Clodhopper and I got mostly up the climb and then pulled over next to the bus stop across from the Ralph’s to wait for the others. As we stood there, up whizzed one of those Chevy’s that they made to look like a PT Cruiser, only with better velour seats. Out jumped a fellow in a three-piece suit and red necktie, stopping his car smack in the lane of traffic, and dashed over to the trash can next to the bus stop.
After a few quick rustles and dives, he ran back to his car, hands filled with a few bottles and a couple of cans. “That’s a hard way to earn seven and a half cents,” I marveled.
“After subtracting the cost of gas he’s losing money,” mused Clod. “Massively.”
We watched as the PT Chevy zoomed up to the next bus stop and repeated his cash collection, marveling at how unbelievably cheap and poor the rich people were in RPV, and how you’d never see such a thing in PVE, as they do it late at night.
After a while we got to the Jamba Juice, where Iron Mike and Psycho Mike treated everyone to multiple rounds of wheatgrass, a foul concoction that “cleanses the blood,” which is another way of saying that your turds are bright green for the next few days.

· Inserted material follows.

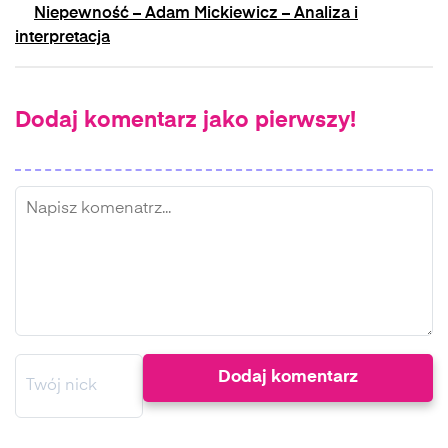
Niepewność – Adam Mickiewicz – Analiza i
interpretacja
Dodaj komentarz jako pierwszy!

Psycho Mike had brought along a buddy, Cap’n Jim, pilot of a San Pedro tugboat, who almost caused StageOne to have an aneurysm by wearing a pair of Bike Palace shorts and a white/green/brown jersey that had the outline of a human skeleton (front and back) with all the organs in perfect Gray’s Anatomy placement.
We savored our wheatgrass, and called it a day. Big Bowles called a cab.